7. The electrochemical device of claim 1, wherein the negatively-charged cathode catalytic reaction zone comprises a copper catalyst coated inside a porous carbon support sheet, wherein the porous carbon sheet has a thickness in a range from about 0.2 to about 3.0 mm and has a porosity in a range from about 40 to 90%.

8. The electrochemical device of claim 1, wherein the negatively-charged cathode catalytic reaction zone comprises at least one of an electron or a pressure distributor in contact with the inter-connected gas flow channels, wherein the pressure distributor is one of metal meshes, foams or screens.

9. The electrochemical device of claim 1, wherein the positively-charged anode catalytic reaction zone comprises at least one of an electron or a pressure distributor in contact with the inter-connected liquid flow channels, wherein the pressure distributor is one of metal meshes, foams or screens.

10. The electrochemical device of claim 2, wherein the membrane separator and the positively-charged anode catalytic reaction zone are integrated into one plate of a sheet as an anodic membrane electrode assembly comprising a porous ceramic coating on a porous Nickel alloy support sheet.

11. The electrochemical device of claim 2, wherein the membrane separator, the positively-charged anode catalytic reaction zone, and the negatively-charged cathode catalytic reaction zone are integrated into a unit cell plate comprising a supporting frame that supports the unit cell plate.

12. The electrochemical device of claim 1, wherein the cell stack is stacked in sequential electrical charging order comprising a bipolar plate between two adjacent cells.

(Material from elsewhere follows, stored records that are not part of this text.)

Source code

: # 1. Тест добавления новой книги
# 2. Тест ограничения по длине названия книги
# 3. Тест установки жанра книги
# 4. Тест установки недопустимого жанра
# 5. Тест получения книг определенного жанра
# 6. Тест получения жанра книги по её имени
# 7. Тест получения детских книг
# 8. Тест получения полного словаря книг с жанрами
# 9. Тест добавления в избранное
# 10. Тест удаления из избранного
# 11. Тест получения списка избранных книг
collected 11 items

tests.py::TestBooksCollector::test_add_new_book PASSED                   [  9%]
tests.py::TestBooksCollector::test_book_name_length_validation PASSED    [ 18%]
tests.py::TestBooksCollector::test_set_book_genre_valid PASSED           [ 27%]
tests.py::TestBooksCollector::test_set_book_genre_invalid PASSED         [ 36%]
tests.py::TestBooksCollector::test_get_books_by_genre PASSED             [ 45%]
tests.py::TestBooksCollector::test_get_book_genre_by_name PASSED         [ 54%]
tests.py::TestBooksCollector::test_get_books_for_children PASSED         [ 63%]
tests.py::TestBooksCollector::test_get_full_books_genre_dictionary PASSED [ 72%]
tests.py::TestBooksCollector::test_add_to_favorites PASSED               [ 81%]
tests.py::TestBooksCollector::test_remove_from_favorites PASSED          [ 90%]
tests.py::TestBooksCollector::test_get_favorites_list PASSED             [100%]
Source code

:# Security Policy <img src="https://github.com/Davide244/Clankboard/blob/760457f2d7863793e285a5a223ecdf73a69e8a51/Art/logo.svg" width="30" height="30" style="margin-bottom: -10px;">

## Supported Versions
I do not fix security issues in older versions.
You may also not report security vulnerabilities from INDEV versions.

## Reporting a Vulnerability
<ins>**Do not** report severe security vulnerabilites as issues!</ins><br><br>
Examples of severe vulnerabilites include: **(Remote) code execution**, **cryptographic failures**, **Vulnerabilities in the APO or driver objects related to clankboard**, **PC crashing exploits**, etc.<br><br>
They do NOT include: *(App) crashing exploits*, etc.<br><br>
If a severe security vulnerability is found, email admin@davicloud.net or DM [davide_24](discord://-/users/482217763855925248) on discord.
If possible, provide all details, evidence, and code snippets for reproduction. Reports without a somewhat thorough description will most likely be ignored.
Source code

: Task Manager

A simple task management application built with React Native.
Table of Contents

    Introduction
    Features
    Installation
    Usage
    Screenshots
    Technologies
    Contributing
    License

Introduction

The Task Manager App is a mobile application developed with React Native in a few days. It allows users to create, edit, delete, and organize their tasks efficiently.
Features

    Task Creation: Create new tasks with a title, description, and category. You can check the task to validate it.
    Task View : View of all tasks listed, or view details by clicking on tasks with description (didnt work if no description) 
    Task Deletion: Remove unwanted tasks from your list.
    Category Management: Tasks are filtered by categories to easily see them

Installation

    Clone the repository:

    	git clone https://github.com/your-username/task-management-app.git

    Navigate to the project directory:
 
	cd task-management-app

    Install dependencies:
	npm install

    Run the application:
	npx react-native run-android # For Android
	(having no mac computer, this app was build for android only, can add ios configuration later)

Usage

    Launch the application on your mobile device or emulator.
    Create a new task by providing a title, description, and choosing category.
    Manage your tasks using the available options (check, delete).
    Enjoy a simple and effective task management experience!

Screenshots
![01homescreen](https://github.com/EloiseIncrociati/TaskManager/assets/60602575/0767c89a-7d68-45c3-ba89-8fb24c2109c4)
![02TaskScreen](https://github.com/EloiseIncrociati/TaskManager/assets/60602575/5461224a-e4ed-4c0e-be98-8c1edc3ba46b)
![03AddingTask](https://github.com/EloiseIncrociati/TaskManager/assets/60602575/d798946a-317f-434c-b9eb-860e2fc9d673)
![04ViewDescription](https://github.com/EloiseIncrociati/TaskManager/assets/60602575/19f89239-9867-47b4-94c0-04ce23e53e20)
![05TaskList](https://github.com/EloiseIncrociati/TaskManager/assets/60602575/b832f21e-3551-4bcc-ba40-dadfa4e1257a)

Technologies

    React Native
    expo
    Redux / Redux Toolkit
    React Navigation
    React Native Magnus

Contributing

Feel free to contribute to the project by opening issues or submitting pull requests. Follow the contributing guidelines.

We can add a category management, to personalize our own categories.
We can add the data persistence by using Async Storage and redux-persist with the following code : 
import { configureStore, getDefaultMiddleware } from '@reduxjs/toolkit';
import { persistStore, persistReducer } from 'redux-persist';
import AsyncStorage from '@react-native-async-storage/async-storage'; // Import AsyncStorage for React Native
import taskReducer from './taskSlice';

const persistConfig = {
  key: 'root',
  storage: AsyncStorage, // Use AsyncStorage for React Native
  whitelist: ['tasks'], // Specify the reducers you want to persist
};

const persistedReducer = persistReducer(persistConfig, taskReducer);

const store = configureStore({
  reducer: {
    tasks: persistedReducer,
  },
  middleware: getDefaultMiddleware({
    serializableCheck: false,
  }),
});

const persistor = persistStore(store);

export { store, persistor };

13. The electrochemical device of claim 1, wherein the cell stack is stacked in an alternative charging order comprising one of the inter-connected gas flow channels placed between the two adjacent cells.

14. The electrochemical device of claim 1, wherein the cell stack is electrically connected in series for all the cells to be charged at the same voltage differential between the cathode and the anode.

15. The electrochemical device of claim 1, wherein the feed gas introduced from the gas inlet ports connected with the inter-connected gas flow channels in the cell stack configured to introduce CO2-containing feed gas into the negatively-charged cathode catalytic reaction zone is uniformly distributed among all of the inter-connected gas flow channels in the cell stack.

16. The electrochemical device of claim 1, wherein the liquid electrolyte solution introduced from the liquid inlet ports connected with the inter-connected liquid flow channels in the cell stack is uniformly distributed among all of the inter-connected liquid flow channels in the cell stack.

17. The electrochemical device of claim 1, wherein the hydrocarbon products are C2+ hydrocarbons comprising at least one of ethylene, ethanol, propanol, acetone, acetone, acetate, and their mixtures.

18. The electrochemical device of claim 1, wherein the porous Nickel alloy sheet has a thickness in a range from about 40 to 200 μm, and has a 35-60% porosity, and a mean pore size of 0.2 to 2.0 μm, free of any pores above 10 μm.

19. The electrochemical device of claim 1, wherein the CO2-containing feed gas contains water vapor of about 2 to 50 vol %.

20. The electrochemical device of claim 1, wherein the CO2-containing feed gas contains less than 2 vol % oxygen.